--- BLOK TEKS ---
Logo Bloomberg Technoz

Bloomberg Technoz, Jakarta - Presiden dan Wakil Presiden Prabowo Subianto-Gibran Rakabuming Raka, yang  merupakan pemenang mutlak dalam Pemilihan Presiden (Pilpres) 2024, kini sudah memerintah selama 100 hari lamanya. Memang, 100 hari bukan masa yang panjang. Namun jangka waktu ini kerap menjadi patokan, acuan, tolok ukur bagaimana arah laju suatu pemerintahan.

Di mata pasar, sepertinya pemerintahan Prabowo-Gibran belum mampu membawa sentimen positif. Pasar keuangan Indonesia masih terseret arus koreksi global, dan Prabowo-Gibran belum bisa menjadi katalis menuju zona hijau.

Hal ini tercermin dari perkembangan nilai tukar rupiah. Pada hari ketika Prabowo-Gibran dilantik, nilai tukar rupiah tercatat berada di kisaran Rp 15.495/US$. Level rupiah kala itu telah mencatat pelemahan 0,44% sepanjang tahun. 

Setelah Prabowo-Gibran resmi memerintah, tekanan yang dihadapi oleh rupiah tidak berhenti. Mengacu data Bloomberg, sejak Prabowo-Gibran dilantik hingga perdagangan terakhir pada Jumat (24/1/2025), rupiah telah kehilangan nilai hingga 4,38%. 

Bahkan, rupiah menjadi mata uang dengan pelemahan terdalam di Asia pada periode tersebut. 

USD/IDR (Sumber: Bloomberg)

Pelemahan rupiah selama periode 100 hari pertama pemerintahan Prabowo-Gibran, kebanyakan adalah karena faktor eksternal. Setelah investor cenderung ‘tenang’ pasca mendapati wajah Anggaran Pendapatan dan Belanja Negara (APBN) 2025 yang ditetapkan dengan defisit sebesar 2,53% dari Produk Domestik Bruto (PDB), rupiah mendapat tekanan lebih banyak dari gejolak pasar global terutama ketika Donald Trump terpilih lagi menjadi Presiden Amerika Serikat (AS) pada awal November 2024.
---
● **DAFTAR TUGAS**:
1) Sebutkan semua angka persentase yang tercantum dalam artikel tentang 100 hari pemerintahan Prabowo-Gibran.
2) Sunting bagian artikel tentang 100 hari pemerintahan Prabowo-Gibran yang dimulai dengan "Di mata pasar, sepertinya" dan berlanjut sampai "0,44% sepanjang tahun.". Ganti "katalis" dengan "pendorong".
3) Teruskan artikel tentang 100 hari pemerintahan Prabowo-Gibran mulai dari titik akhirnya.
--- CUPLIKAN DATA ---
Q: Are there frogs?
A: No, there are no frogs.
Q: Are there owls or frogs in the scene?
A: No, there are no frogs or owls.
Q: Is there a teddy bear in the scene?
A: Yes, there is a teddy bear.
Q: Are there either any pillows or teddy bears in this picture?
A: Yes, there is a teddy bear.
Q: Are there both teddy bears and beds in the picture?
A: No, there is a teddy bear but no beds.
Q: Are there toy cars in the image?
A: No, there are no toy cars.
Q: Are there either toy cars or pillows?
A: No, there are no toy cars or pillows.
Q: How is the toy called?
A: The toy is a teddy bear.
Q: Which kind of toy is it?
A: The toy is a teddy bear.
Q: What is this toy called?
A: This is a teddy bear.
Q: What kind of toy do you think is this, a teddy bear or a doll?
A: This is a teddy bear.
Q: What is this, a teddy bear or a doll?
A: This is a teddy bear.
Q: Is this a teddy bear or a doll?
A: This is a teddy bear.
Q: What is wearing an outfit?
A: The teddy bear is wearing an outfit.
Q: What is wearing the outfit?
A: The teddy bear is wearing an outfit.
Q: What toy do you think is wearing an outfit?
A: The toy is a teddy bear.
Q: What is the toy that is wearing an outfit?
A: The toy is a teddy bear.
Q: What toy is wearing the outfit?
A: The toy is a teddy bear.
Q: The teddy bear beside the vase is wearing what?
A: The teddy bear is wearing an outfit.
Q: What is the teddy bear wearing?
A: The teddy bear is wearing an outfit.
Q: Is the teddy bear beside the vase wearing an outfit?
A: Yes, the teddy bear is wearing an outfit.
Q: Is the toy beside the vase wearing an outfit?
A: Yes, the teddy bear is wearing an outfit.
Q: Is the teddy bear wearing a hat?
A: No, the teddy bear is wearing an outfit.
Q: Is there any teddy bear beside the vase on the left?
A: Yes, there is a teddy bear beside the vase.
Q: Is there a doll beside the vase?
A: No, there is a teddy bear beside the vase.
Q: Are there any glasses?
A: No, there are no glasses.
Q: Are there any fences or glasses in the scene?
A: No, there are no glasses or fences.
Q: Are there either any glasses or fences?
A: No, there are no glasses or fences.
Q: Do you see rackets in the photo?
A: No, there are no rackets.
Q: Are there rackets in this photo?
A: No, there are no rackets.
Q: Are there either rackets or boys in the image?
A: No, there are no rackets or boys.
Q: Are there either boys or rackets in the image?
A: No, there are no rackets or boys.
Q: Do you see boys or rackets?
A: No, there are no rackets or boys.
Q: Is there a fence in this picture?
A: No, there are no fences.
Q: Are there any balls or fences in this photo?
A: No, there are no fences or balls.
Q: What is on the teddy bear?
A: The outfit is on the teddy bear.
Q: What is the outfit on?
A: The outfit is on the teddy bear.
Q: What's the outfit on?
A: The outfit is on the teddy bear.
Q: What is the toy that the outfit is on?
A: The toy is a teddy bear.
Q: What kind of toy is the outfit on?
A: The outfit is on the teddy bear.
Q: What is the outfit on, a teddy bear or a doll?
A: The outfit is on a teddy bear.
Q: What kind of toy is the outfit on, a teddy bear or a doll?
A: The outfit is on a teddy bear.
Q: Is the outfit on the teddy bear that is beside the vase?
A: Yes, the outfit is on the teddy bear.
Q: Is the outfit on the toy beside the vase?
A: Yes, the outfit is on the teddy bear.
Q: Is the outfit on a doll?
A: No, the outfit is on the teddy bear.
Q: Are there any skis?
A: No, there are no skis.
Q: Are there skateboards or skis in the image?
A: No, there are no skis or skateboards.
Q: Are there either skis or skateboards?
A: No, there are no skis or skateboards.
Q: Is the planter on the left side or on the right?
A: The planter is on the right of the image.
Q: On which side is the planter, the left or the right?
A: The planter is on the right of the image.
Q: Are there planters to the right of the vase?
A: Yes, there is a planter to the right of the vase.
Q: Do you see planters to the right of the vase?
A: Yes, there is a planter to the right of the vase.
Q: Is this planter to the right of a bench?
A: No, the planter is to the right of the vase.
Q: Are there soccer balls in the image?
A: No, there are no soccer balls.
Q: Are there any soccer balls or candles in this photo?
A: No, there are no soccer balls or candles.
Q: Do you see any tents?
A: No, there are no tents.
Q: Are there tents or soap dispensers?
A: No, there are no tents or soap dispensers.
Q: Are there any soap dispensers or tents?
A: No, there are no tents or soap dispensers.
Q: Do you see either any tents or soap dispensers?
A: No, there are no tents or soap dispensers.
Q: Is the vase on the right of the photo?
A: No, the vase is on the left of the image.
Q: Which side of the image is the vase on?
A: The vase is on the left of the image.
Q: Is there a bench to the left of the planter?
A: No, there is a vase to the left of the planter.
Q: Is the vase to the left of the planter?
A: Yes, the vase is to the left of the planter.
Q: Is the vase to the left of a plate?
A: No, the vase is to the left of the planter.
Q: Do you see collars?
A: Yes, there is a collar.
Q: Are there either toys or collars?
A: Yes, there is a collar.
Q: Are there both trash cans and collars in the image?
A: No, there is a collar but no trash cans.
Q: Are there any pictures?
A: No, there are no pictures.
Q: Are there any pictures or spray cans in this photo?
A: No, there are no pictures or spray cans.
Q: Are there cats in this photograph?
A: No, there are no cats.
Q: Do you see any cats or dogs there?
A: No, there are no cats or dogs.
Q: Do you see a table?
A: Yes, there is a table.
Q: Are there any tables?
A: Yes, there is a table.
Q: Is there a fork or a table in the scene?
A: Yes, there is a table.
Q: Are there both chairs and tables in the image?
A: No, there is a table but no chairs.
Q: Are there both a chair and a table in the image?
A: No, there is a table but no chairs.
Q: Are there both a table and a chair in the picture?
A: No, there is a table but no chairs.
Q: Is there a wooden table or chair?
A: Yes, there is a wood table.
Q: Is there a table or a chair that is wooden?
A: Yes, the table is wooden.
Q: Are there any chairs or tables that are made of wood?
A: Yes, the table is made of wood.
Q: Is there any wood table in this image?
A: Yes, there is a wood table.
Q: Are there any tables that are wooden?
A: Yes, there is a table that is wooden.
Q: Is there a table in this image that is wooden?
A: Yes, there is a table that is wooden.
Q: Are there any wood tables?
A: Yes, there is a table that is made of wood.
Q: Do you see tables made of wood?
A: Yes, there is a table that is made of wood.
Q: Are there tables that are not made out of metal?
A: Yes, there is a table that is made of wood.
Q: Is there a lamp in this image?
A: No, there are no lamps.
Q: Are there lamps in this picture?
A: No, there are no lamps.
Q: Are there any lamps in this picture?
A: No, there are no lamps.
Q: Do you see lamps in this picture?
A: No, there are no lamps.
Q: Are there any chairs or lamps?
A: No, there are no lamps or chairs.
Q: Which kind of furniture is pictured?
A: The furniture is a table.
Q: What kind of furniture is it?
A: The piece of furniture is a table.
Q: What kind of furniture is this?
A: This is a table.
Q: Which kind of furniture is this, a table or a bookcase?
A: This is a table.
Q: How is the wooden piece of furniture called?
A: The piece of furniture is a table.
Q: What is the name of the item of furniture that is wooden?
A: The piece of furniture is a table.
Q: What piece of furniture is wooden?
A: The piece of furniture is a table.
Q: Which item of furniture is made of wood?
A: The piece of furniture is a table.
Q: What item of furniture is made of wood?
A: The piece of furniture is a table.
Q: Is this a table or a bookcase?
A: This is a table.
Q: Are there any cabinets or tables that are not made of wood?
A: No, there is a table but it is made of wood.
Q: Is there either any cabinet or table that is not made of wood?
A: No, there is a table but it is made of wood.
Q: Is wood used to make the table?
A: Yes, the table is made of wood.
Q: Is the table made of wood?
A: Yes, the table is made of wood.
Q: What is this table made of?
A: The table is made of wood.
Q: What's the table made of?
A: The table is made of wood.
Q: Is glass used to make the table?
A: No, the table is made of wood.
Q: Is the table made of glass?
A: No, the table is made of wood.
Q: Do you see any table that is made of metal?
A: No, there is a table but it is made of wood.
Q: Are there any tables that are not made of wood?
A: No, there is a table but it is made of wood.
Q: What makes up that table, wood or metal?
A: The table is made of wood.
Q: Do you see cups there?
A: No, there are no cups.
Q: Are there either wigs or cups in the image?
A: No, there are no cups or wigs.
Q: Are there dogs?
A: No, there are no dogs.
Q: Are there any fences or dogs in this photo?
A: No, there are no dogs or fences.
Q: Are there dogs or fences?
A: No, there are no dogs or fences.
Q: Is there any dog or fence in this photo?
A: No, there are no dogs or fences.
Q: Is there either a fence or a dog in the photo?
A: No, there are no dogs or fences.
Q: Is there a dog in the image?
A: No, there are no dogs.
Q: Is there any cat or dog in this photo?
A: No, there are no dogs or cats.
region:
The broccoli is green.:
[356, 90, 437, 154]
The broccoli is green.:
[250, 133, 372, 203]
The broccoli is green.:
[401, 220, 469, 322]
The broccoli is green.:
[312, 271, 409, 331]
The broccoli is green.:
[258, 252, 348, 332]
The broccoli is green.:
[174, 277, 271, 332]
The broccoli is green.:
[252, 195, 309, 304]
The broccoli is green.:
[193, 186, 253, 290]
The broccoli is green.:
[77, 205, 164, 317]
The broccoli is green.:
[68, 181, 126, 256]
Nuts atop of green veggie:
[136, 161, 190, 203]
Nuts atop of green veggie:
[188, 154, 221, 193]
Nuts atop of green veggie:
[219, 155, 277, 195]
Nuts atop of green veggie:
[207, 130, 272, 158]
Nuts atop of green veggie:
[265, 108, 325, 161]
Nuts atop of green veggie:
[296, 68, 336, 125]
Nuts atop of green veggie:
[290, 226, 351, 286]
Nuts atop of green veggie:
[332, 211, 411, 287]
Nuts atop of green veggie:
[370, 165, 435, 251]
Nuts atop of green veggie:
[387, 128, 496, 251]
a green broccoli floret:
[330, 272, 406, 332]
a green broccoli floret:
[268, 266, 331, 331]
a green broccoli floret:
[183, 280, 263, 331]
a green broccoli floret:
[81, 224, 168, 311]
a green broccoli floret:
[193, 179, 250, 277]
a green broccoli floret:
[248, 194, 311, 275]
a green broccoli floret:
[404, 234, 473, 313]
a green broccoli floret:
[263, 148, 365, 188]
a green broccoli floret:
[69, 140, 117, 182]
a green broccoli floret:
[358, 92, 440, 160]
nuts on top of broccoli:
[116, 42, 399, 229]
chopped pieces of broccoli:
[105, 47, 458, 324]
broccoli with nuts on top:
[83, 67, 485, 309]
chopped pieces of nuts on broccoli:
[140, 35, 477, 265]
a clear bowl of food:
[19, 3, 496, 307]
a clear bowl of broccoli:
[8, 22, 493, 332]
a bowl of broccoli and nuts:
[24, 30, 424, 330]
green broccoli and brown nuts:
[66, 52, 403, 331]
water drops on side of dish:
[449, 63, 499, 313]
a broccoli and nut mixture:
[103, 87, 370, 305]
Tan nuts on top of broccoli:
---
● **JAWABAN PER TUGAS**:
1) 0,44%, 4,38%, dan 2,53%

2)
Di mata pasar, sepertinya pemerintahan Prabowo-Gibran belum mampu membawa sentimen positif. Pasar keuangan Indonesia masih terseret arus koreksi global, dan Prabowo-Gibran belum bisa menjadi pendorong menuju zona hijau.

Hal ini tercermin dari perkembangan nilai tukar rupiah. Pada hari ketika Prabowo-Gibran dilantik, nilai tukar rupiah tercatat berada di kisaran Rp 15.495/US$. Level rupiah kala itu telah mencatat pelemahan 0,44% sepanjang tahun.

3)
Turbulensi pasar global memicu dana asing keluar masuk dari pasar domestik sehingga memantik volatilitas nilai tukar berikut harga aset-aset seperti saham dan surat utang negara. Meski, sepanjang tahun lalu investor asing masih mencetak net buy di pasar keuangan domestik yaitu Rp 15,74 triliun di pasar saham, Rp 34,59 triliun di pasar Surat Berharga Negara, dan Rp 161,99 triliun di Sekuritas Rupiah Bank Indonesia (SRBI). 

Bila dihitung sejak awal tahun ini, modal asing masih mencetak posisi net sell atau jual bersih di pasar keuangan domestik. Per 23 Januari, investor asing masih net sell di saham senilai Rp 2,03 triliun, lalu di SBN sebesar Rp1,91 triliun, dan di SRBI sebesar Rp2,95 triliun. 

Selama 100 hari pertama pemerintahan Prabowo-Gibran, rupiah sempat menjebol level terlemah di posisi Rp 16.365/US$ pada 17 Januari, ketika BI secara tak terduga memangkas bunga acuan sebesar 25 basis poin (bps) menjadi 5,75%.

Pasar Obligasi Lesu

Kinerja pasar Surat Utang Negara (SUN) juga kurang baik. Pada perdagangan hari pertama sejak Prabowo-Gibran dilantik atau pada 21 Oktober, imbal hasil (yield) SUN tenor 10 tahun masih di kisaran 6,69%. 

Namun setelahnya cenderung naik dengan rata-rata bergerak di kisaran 6,99% dan sempat menyentuh level tertinggi pada 14 Januari lalu di posisi 7,25%. 

Alhasil, bila menghitung persis selama periode 21 Oktober hingga perdagangan terakhir 24 Januari, yield SUN 10 tahun sudah bergerak naik sebesar 33 bps. 

Yield SUN Tenor 10 Tahun (Sumber: Bloomberg)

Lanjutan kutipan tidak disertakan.